Walking–Stick Flute/Oboe, ca. 1750–57
Georg Henrich Scherer (German, 1703–1778)
Narwhal tusk, ivory, gilt brass; L. 42 1/4 in. (107.3 cm)
Purchase, Amati Gifts, 2006 (2006.86a–c)
This rare instrument, combining a transverse flute and an oboe in the form of a walking stick, is made of narwhal tusk, a precious material once valued more highly than gold and believed to be from the horn of the mythological unicorn. The upper part of the walking stick is fashioned as a transverse flute and the lower part as an oboe. To play the instrument as an oboe, a double reed must be inserted at the lower end and the one key repositioned.

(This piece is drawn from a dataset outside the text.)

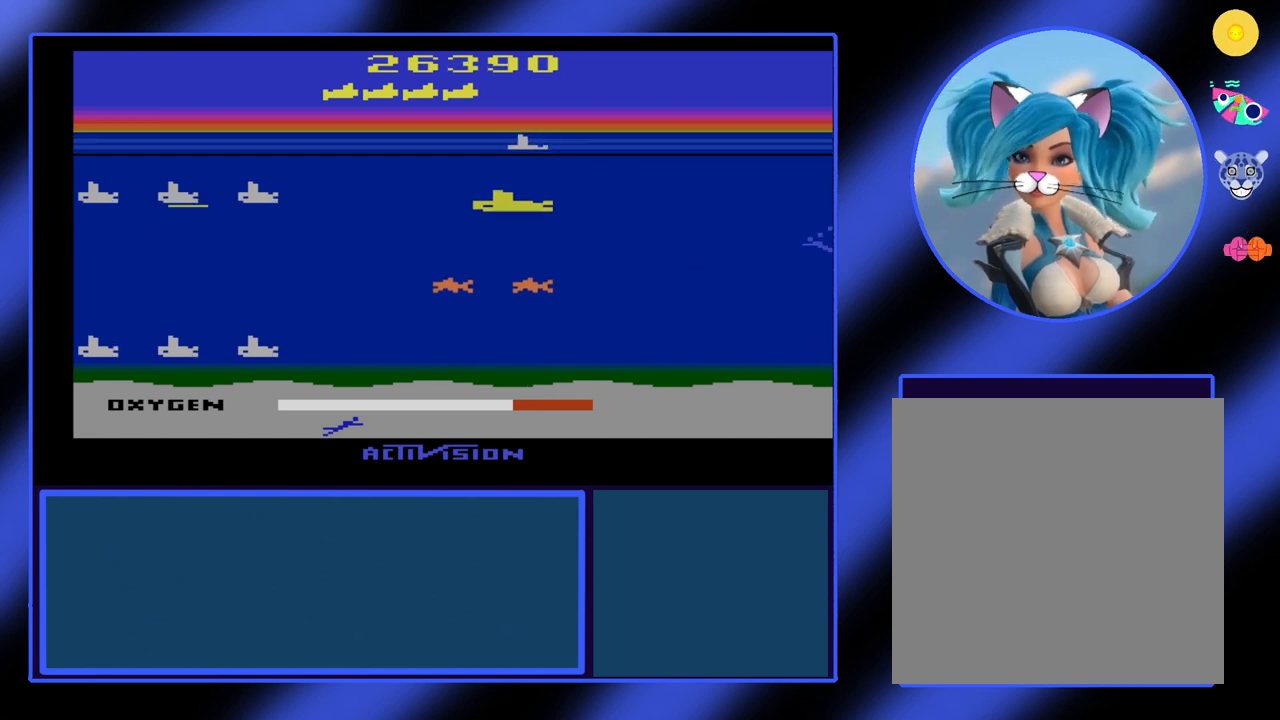
{"buttons": ["B"], "left_stick": "up", "events": [[200, "left_stick", "center"], [400, "left_stick", "up"]]}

Only two walking-stick instruments made of an undivided narwhal tusk are known to survive, this example and one at the Hessiche Landesmuseum in Darmstadt. Both instruments bear the stamp of Georg Henrich Scherer, the last and most important of a well-known eighteenth-century family of German woodwind makers. He noted many important individuals among his clientele, including the flute collector and player Frederick the Great. Indeed, although no documentary evidence exists, oral tradition holds that this instrument was a gift from Frederick to Friedrich von der Horst, his finance minister. It remained in the von der Horst family until auctioned in 2005.